Rewrite the records from the start through the line that contains "genus: Melospiza", inclusive, replacing "phylum" with "division" and leaving everything else unchanged. Give only those lines.
-- Start of Records to use --
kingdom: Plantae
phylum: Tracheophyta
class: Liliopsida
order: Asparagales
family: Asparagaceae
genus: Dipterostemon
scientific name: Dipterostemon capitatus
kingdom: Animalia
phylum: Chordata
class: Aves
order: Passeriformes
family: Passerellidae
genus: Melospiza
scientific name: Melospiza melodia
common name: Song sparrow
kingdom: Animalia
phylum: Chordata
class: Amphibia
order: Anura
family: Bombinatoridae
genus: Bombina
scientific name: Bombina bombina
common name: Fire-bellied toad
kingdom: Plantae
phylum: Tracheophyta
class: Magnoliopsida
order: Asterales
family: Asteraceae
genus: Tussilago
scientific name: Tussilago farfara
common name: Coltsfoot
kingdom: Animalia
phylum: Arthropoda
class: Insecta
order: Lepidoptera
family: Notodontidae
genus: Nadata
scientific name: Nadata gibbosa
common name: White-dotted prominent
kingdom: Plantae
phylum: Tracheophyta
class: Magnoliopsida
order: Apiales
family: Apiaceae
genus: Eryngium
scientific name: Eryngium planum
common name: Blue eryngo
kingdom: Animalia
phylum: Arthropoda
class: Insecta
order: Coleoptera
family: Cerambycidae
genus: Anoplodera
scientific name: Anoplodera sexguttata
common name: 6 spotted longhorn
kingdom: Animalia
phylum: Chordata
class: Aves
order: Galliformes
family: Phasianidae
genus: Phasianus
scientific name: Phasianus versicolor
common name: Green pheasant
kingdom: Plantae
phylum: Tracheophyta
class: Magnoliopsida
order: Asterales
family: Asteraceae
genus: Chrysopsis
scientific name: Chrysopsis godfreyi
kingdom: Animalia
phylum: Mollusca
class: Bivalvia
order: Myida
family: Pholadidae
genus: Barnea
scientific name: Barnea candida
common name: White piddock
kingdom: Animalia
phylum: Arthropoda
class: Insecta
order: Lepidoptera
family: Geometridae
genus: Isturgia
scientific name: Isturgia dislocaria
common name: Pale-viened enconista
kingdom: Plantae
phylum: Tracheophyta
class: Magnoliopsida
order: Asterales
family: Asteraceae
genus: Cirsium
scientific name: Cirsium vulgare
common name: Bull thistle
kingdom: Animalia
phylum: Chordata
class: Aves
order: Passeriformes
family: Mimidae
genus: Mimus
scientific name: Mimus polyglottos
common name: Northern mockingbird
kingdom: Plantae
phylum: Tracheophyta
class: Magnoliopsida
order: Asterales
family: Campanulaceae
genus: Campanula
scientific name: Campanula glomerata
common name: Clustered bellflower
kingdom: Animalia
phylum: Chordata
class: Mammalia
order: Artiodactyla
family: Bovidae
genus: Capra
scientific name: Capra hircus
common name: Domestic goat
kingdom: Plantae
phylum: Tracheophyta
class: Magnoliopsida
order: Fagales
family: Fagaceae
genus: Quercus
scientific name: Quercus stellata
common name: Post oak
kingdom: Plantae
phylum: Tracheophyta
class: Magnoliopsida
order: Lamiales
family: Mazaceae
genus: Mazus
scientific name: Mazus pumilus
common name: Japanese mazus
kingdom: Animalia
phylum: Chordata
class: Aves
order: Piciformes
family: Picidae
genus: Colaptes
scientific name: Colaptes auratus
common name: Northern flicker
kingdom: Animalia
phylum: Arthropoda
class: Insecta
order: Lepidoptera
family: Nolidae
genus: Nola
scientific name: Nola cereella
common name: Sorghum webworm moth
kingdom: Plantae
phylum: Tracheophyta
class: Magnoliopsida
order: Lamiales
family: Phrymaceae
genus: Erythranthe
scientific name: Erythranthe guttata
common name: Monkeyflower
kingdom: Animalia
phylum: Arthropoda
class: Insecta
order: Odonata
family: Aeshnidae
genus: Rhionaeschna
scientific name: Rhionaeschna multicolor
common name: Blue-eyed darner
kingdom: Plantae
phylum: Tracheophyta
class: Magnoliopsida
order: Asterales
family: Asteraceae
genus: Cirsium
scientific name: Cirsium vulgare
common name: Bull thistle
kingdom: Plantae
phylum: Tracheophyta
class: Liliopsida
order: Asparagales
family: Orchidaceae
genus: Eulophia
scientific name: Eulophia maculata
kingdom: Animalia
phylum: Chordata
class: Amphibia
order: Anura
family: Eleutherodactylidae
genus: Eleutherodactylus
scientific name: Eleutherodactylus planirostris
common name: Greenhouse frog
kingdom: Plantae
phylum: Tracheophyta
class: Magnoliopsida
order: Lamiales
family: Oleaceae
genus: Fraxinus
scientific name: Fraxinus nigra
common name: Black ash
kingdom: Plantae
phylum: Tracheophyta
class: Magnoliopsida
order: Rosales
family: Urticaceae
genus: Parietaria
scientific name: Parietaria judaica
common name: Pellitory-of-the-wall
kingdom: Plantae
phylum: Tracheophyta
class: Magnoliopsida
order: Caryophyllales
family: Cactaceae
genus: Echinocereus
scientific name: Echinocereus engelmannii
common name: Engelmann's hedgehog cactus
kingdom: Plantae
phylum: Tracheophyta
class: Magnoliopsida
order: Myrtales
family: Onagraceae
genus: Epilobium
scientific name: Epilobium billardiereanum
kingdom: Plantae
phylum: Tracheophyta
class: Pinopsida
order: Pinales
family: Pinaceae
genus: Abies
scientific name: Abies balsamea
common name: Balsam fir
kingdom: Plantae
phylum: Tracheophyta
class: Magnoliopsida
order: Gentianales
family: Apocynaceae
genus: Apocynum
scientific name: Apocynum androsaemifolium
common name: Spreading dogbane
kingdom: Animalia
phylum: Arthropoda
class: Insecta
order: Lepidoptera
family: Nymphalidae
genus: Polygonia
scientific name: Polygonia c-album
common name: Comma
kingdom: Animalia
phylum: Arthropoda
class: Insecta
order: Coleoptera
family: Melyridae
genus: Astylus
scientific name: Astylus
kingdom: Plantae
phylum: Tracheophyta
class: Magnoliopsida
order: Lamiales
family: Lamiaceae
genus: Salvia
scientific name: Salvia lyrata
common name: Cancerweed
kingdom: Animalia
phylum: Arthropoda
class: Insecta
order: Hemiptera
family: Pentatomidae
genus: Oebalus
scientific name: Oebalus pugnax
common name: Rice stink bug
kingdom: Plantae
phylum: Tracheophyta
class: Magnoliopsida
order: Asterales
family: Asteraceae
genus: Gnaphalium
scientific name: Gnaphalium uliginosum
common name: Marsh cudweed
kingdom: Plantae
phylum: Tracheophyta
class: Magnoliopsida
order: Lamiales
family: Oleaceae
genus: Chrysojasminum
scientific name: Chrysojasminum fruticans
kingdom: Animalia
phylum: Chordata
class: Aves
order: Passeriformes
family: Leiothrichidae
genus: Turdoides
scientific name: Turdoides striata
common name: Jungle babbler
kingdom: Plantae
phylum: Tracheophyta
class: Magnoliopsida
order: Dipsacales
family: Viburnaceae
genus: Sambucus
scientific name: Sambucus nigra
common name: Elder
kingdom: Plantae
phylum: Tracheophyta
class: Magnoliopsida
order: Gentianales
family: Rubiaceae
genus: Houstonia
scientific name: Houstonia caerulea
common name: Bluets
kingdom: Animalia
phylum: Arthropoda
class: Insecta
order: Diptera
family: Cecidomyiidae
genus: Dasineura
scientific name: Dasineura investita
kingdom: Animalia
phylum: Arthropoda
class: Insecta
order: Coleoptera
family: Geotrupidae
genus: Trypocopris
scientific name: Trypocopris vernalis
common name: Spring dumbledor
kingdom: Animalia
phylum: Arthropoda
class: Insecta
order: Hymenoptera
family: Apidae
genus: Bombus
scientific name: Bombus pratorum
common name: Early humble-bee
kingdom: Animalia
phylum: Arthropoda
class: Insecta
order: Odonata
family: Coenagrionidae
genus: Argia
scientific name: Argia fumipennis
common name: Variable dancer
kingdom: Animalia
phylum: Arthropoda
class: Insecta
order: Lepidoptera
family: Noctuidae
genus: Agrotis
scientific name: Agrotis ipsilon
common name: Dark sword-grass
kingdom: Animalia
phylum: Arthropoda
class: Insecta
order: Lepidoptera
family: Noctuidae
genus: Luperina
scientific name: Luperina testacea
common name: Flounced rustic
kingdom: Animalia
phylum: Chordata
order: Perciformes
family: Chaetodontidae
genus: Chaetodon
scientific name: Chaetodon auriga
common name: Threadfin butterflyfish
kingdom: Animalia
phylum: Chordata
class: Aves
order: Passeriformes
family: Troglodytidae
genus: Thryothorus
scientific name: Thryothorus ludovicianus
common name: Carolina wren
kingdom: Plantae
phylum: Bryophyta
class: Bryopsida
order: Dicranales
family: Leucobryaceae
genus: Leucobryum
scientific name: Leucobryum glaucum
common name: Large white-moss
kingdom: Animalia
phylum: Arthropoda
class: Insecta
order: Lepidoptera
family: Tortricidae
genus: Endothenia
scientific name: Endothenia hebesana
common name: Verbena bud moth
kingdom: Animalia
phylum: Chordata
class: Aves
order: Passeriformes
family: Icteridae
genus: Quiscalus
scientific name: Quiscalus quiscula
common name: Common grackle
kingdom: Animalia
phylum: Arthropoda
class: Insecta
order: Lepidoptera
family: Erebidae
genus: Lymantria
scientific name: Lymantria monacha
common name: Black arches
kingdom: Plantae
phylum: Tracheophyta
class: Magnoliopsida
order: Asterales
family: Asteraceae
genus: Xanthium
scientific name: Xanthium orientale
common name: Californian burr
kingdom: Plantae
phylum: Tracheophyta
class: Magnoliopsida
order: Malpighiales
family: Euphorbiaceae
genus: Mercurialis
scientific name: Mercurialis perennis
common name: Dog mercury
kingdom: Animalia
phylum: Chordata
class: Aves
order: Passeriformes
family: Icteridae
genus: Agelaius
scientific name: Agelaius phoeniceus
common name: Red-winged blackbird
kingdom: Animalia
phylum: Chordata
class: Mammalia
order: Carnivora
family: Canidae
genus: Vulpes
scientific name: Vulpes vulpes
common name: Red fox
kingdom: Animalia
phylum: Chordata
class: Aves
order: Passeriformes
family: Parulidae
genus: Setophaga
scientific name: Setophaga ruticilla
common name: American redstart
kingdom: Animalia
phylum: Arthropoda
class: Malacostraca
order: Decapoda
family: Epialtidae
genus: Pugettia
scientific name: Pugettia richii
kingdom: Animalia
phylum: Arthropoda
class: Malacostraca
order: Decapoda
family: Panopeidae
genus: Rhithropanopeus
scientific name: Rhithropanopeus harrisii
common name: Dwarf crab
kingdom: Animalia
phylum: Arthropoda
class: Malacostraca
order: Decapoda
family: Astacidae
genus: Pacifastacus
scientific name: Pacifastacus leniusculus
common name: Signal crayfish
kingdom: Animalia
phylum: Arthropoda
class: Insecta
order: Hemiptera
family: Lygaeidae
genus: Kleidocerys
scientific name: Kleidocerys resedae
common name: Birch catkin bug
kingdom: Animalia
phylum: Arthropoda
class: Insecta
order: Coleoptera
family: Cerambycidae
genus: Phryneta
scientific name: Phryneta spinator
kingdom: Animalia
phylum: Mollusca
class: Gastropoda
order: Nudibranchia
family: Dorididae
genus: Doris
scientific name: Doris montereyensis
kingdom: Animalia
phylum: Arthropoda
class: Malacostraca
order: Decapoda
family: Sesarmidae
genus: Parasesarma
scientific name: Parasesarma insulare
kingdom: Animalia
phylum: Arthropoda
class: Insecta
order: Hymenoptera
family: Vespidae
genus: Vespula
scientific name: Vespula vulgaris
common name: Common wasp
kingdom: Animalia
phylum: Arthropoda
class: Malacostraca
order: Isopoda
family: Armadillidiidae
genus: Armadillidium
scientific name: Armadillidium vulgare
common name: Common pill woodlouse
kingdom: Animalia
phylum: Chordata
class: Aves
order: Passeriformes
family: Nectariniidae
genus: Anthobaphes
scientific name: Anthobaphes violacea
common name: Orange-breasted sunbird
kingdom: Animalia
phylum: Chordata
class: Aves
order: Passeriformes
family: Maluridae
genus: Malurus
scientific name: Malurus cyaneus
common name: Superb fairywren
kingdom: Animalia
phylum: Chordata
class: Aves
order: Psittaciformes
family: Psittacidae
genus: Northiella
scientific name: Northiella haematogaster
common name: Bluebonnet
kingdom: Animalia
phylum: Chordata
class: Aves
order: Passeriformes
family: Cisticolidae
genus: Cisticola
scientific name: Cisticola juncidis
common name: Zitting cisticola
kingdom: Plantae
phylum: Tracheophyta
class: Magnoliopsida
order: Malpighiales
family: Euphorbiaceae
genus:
-- End of Records to use --
▸ Result of the task
kingdom: Plantae
division: Tracheophyta
class: Liliopsida
order: Asparagales
family: Asparagaceae
genus: Dipterostemon
scientific name: Dipterostemon capitatus
kingdom: Animalia
division: Chordata
class: Aves
order: Passeriformes
family: Passerellidae
genus: Melospiza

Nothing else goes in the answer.